Delante del tanatorio, reconocí al padre de Mathilde, al que saludé efusivamente, a mis hermanos Guy y Pierre, a mis primos y primas y a los amigos de la familia. Todo el mundo se había reunido allí para ofrecer un último homenaje a mi difunta madre.
Entramos en el edificio. Un empleado nos indicó en qué sala se encontraba. Las paredes eran sombrías. Tan solo un pequeño hilo de luz se filtraba por las cortinas. Recordé los ritos mortuorios indonesios a los que asistiera hacía años en los que la muerte se celebraba como un segundo nacimiento, un paso obligado hacia una reencarnación agradable. Todo el mundo bailaba y cantaba. El color lo dominaba todo, sin rastro de negro. Allí, la muerte era algo bonito. Aquí todo era diferente. Jeanne, junto a mí, me apretaba con fuerza la mano.

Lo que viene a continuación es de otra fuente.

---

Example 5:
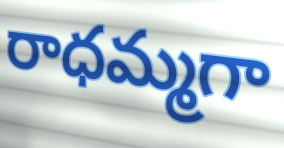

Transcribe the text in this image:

రాధమ్మగా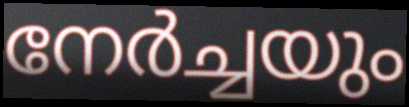
നേർച്ചയും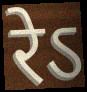
रेऽ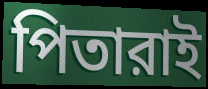
পিতারাই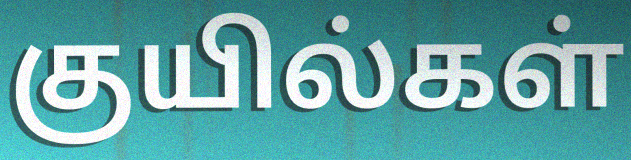
குயில்கள்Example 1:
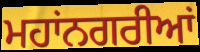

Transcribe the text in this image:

ਮਹਾਂਨਗਰੀਆਂ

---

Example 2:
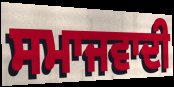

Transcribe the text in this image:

ਸਮਾਜਵਾਦੀ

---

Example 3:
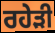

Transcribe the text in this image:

ਰਹੇੜੀ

—¿Estás preparado, papá? —preguntó con amabilidad.
—Sí, eso creo.
—Muy bien, vamos.
Entramos en un pasillo que olía a muerte, como los del barco asolado por el oleaje en el que se amontonaban los cadáveres. Allí flotaba un olor particular, uno a final de la vida, áspero, rasposo. El empleado se detuvo, y con él nuestro grupo, compuesto por mis hermanos y sus familias. Abrió la puerta. A medida que la gente que me precedía iba entrando en la sala, sentí cómo se me aceleraba el corazón, se me humedecían las manos y se me hacía un nudo en el estómago.

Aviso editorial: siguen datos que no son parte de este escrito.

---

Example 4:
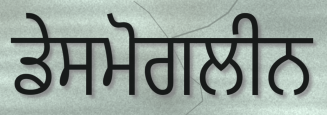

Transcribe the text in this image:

ਡੇਸਮੋਗਲੀਨ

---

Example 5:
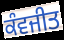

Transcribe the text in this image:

ਕੰਵਜੀਤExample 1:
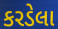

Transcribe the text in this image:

કરડેલા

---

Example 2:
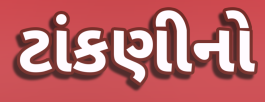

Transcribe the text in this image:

ટાંકણીનો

A veces, tenemos que pasar por determinadas situaciones, enfrentarnos a desenlaces trágicos, a realidades de las que no podemos huir, ni siquiera con la imaginación o difícilmente con ella. Me habría gustado que un águila gigantesca me atrapara con sus garras y me llevara lejos de allí, al cielo y las nubes, al abrigo de esa espantosa escena en la que yo era el actor principal. Quería huir como fuera de allí, huir de la banalidad de esa realidad aplastante, de su falta de tacto, de su sufrimiento, huir como lo hacía siempre en los campos de trigo, los barcos y mis novelas. Me habría gustado ser astronauta y pisar el suelo de mi luna, mi bella luna que brillaba en el cielo en cuanto caía la noche. Pero como todo el mundo sabe, la realidad siempre supera a la ficción.
En cuanto sentí la mano de mi hija arrastrándome a la habitación, aguanté la respiración, como un buzo que se adentra en el abismo oceánico.